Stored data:
━━━━━━━━━━━━━━━━━━━━━━━━━━━━━━
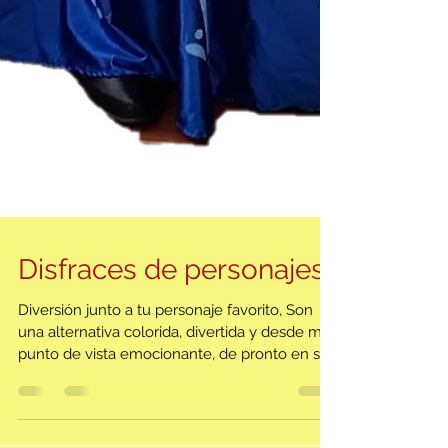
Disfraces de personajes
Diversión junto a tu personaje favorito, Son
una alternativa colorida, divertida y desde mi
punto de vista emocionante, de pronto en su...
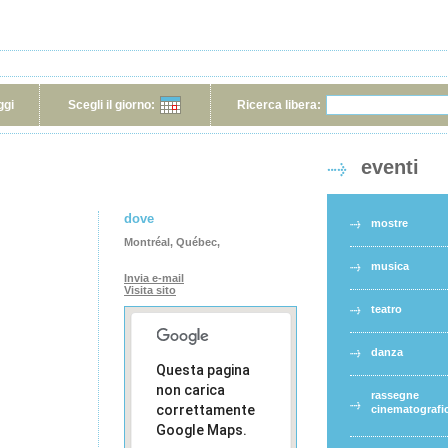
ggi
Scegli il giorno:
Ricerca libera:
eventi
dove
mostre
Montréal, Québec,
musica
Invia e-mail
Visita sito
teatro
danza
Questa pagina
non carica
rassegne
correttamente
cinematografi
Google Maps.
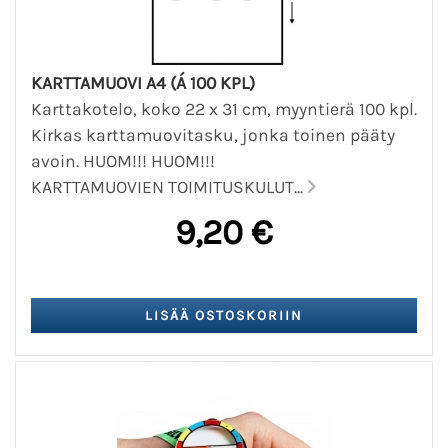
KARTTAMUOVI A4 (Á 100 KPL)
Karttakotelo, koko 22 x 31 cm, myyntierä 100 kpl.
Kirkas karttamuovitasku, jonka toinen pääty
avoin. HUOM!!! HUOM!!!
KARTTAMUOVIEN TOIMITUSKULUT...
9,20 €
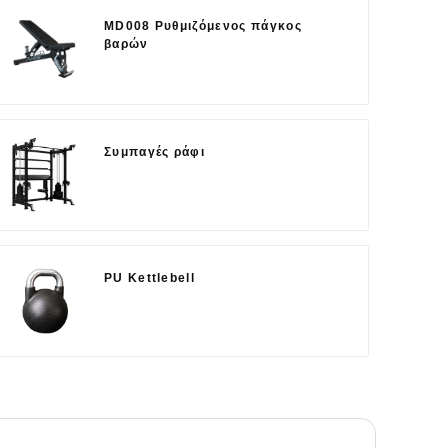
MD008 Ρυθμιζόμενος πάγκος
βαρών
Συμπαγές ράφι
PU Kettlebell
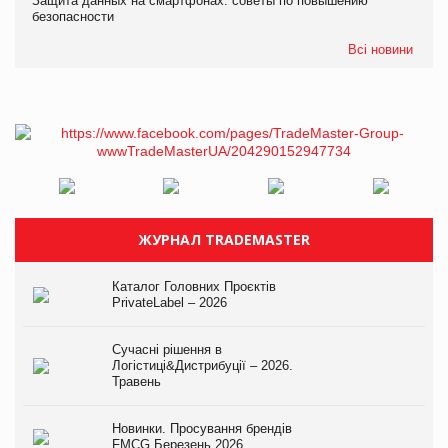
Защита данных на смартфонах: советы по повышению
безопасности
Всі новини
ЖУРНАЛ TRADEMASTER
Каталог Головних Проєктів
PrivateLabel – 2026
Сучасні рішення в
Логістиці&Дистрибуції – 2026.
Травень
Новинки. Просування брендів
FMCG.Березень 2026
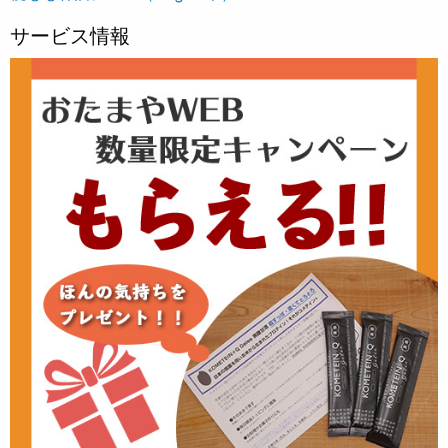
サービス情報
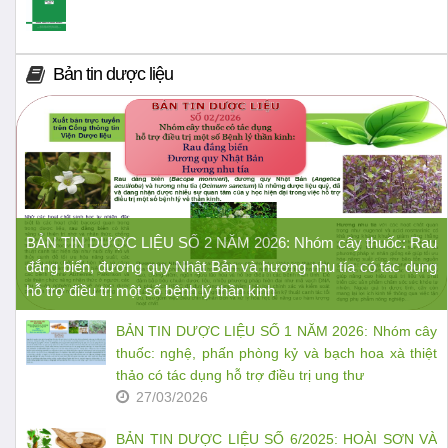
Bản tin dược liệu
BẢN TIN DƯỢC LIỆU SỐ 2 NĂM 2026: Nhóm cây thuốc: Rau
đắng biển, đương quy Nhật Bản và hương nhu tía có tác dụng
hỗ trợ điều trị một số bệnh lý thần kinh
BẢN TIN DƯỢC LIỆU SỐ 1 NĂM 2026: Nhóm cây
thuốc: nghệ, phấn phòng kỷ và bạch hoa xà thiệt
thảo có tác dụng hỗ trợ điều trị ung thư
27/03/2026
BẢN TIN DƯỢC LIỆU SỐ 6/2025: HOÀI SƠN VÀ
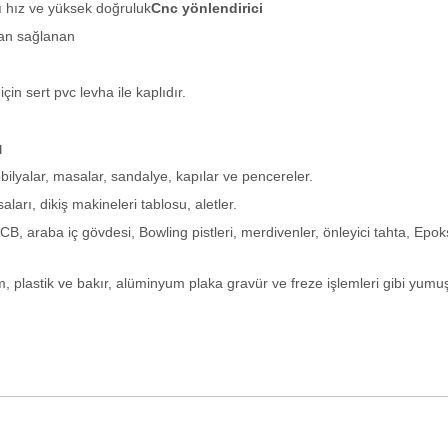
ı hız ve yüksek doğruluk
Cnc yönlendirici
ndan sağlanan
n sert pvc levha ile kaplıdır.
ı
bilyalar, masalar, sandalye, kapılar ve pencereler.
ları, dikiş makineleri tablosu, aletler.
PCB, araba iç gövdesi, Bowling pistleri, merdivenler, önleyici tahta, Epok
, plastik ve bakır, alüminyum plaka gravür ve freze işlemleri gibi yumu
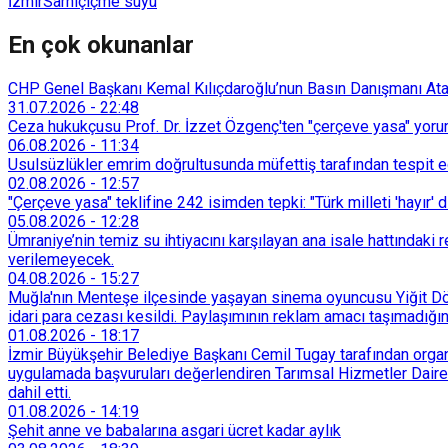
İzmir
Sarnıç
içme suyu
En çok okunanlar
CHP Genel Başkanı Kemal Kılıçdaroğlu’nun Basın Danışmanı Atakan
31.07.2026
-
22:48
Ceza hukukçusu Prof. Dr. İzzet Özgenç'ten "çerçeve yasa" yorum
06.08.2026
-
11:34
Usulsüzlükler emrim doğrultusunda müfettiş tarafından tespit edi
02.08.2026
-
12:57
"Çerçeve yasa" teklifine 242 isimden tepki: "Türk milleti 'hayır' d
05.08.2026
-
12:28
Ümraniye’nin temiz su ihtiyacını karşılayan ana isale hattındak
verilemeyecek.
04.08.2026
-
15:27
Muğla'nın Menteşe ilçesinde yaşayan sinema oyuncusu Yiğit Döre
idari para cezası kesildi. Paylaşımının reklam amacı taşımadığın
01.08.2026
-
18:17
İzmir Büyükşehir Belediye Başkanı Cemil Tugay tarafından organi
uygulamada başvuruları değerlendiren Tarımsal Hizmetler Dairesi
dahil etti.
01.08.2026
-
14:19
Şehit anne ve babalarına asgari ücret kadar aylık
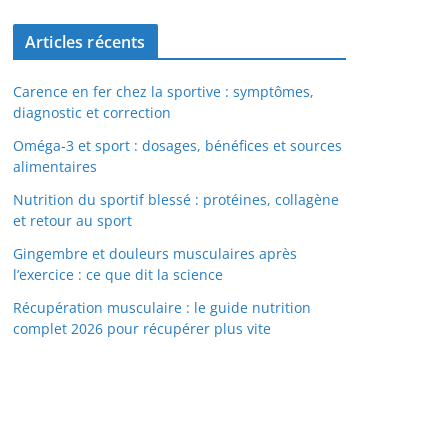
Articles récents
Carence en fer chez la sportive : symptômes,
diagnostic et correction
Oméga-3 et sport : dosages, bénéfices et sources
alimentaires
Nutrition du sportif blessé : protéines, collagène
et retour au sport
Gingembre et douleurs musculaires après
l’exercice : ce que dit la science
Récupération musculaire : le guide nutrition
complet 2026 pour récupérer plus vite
━━━━━━━━━━━━━━━━━━━━━━━━━━━━━━
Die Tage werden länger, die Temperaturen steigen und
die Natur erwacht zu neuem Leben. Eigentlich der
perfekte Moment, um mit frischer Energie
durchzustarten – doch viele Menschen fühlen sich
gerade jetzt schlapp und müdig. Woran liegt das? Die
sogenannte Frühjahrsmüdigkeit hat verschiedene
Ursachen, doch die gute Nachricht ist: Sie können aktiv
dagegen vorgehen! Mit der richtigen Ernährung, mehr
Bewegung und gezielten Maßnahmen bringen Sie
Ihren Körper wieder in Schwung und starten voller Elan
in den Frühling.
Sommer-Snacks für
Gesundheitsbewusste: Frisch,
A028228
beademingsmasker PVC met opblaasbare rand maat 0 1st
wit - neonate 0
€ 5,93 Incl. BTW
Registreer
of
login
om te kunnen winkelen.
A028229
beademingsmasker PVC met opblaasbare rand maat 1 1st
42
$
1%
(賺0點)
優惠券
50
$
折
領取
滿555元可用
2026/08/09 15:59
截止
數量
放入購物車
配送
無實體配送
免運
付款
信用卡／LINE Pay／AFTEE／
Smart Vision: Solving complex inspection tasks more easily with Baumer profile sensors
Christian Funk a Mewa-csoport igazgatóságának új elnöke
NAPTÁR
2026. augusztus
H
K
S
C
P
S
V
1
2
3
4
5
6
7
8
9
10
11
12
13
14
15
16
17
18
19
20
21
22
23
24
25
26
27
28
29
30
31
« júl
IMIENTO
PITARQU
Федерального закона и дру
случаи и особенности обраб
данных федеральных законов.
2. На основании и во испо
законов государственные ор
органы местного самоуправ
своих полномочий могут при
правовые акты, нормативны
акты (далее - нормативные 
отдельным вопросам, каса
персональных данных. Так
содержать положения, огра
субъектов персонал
━━━━━━━━━━━━━━━━━━━━━━━━━━━━━━
JOB ITEM: Above, find the line holding "PU Kettlebell" and the line holding "FMCG.Березень 2026". Print exactly those two lines and every line between them, but no pictures.

OUTPUT:
PU Kettlebell
Защита данных на смартфонах: советы по повышению
безопасности
Всі новини
ЖУРНАЛ TRADEMASTER
Каталог Головних Проєктів
PrivateLabel – 2026
Сучасні рішення в
Логістиці&Дистрибуції – 2026.
Травень
Новинки. Просування брендів
FMCG.Березень 2026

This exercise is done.